A Ceasefire That Isn’t
The figures land in the same news cycle as the start of Islamabad ceasefire talks, underlining how little the on-the-ground reality has changed despite diplomatic movement. Israeli strikes on Friday hit Hezbollah positions in the southern suburbs of Beirut, Nabatieh and the Bekaa Valley. Hezbollah responded with rocket fire across the border, triggering air-raid sirens in Kiryat Shmona and Haifa.
The Human Cost
The UN refugee agency estimates that more than 1.2 million Lebanese have been displaced, many sheltering in schools and public buildings across Beirut. Hospitals in the south are operating at capacity with rolling blackouts.

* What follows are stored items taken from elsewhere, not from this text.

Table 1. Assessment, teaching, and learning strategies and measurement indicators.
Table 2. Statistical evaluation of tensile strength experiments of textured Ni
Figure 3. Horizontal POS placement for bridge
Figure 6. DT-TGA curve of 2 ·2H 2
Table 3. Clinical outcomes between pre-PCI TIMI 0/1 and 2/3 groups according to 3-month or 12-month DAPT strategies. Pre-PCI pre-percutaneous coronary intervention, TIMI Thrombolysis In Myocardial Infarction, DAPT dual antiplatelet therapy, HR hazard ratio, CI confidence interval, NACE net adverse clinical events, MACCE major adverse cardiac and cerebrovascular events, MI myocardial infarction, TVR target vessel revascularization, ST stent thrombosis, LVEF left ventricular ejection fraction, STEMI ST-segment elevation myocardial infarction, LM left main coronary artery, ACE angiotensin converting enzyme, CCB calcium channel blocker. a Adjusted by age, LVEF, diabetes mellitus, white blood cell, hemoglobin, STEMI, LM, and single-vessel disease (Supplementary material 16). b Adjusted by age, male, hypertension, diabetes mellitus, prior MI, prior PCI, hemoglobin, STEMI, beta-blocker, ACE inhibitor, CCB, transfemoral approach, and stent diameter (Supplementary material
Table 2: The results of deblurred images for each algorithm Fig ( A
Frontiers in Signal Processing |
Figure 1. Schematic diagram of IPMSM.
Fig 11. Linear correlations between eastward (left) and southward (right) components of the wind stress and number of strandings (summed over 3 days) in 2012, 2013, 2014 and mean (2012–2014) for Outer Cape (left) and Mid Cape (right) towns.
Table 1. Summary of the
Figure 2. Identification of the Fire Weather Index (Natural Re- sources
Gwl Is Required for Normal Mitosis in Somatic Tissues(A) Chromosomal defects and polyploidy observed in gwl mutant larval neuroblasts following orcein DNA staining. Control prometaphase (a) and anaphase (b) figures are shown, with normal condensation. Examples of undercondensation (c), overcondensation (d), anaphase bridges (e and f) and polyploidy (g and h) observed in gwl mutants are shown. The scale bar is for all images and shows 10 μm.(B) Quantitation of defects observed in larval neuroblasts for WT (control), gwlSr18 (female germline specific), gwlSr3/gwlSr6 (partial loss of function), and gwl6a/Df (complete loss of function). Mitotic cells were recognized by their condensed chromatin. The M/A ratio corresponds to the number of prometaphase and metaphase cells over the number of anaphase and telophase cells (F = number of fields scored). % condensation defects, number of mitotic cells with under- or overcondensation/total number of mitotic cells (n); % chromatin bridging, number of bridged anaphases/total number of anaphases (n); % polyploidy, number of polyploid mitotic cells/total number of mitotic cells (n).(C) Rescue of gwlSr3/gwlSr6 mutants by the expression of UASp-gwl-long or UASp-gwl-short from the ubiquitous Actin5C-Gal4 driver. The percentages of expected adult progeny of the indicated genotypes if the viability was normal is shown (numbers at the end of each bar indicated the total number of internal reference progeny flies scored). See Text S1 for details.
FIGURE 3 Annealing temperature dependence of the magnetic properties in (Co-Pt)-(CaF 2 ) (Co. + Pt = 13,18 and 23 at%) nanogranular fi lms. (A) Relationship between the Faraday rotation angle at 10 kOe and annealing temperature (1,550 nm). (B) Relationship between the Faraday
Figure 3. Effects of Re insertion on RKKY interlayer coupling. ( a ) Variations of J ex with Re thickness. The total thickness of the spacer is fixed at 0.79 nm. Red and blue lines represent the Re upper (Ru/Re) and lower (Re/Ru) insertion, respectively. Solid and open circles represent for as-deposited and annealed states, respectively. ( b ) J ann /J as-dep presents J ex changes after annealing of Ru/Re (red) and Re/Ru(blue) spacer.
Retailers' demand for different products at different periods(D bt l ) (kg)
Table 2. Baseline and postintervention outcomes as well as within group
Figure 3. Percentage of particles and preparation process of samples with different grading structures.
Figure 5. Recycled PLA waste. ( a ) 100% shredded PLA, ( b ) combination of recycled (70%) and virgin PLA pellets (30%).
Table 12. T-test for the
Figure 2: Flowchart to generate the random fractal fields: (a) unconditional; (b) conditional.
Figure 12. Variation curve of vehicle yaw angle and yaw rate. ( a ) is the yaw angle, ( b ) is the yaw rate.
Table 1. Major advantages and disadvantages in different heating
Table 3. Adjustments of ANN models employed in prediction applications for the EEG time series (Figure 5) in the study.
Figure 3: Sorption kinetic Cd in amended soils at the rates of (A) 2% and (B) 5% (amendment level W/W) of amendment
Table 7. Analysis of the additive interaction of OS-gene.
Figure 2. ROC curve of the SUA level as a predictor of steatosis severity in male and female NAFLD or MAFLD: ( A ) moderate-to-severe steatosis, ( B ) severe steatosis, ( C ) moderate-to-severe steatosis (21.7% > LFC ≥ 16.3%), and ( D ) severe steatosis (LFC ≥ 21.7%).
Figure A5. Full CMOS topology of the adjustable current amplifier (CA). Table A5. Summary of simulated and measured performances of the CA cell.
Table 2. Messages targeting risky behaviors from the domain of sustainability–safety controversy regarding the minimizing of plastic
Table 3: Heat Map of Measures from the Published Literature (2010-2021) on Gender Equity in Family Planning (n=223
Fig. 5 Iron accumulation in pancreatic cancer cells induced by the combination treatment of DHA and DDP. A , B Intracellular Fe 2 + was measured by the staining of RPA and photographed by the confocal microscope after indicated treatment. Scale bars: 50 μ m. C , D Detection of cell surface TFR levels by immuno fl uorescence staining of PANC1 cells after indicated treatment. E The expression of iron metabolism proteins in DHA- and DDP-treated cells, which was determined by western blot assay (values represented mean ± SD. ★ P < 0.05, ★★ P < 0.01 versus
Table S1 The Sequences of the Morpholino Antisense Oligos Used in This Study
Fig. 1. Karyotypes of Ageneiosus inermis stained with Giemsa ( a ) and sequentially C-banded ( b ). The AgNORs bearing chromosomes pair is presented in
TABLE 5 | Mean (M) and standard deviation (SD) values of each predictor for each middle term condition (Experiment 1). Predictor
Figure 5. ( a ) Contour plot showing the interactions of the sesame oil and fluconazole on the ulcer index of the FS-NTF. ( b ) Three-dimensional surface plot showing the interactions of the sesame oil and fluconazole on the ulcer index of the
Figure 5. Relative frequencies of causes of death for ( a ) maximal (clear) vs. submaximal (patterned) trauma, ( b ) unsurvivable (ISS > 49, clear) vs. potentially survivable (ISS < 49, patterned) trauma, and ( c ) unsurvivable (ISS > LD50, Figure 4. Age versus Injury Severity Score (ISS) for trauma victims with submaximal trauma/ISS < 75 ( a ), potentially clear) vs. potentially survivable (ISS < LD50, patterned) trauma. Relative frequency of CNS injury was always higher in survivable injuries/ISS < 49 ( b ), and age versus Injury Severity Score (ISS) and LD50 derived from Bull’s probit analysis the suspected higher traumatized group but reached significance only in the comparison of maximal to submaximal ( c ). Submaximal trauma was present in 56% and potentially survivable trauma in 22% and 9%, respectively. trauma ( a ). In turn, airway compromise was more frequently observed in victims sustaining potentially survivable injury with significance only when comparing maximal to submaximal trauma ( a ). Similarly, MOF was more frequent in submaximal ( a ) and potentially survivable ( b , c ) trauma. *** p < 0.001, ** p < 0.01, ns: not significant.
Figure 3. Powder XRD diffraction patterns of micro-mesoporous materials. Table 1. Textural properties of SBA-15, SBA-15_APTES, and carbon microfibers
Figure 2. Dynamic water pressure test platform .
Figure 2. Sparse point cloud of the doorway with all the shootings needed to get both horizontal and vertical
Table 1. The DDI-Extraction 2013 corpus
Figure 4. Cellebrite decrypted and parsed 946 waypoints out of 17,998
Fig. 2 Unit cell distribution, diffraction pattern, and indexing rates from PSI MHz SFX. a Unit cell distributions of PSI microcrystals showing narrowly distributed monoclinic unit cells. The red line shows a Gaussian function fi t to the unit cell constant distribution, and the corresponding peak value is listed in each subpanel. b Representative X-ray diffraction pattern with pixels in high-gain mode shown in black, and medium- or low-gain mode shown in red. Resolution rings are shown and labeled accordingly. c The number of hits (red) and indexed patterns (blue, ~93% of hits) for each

The World Food Programme has declared parts of south Lebanon a food emergency zone for the first time since the 2006 conflict.
The Coverage Gap
Despite the scale of the death toll, international coverage has been a fraction of what similar numbers generated during the 2023-24 Gaza war. Lebanese civil society groups and press freedom organisations have flagged the imbalance, arguing that Western outlets have normalised the violence in ways that make a political off-ramp harder to negotiate. The 1,888 figure is likely to rise before Sunday’s Islamabad talks conclude.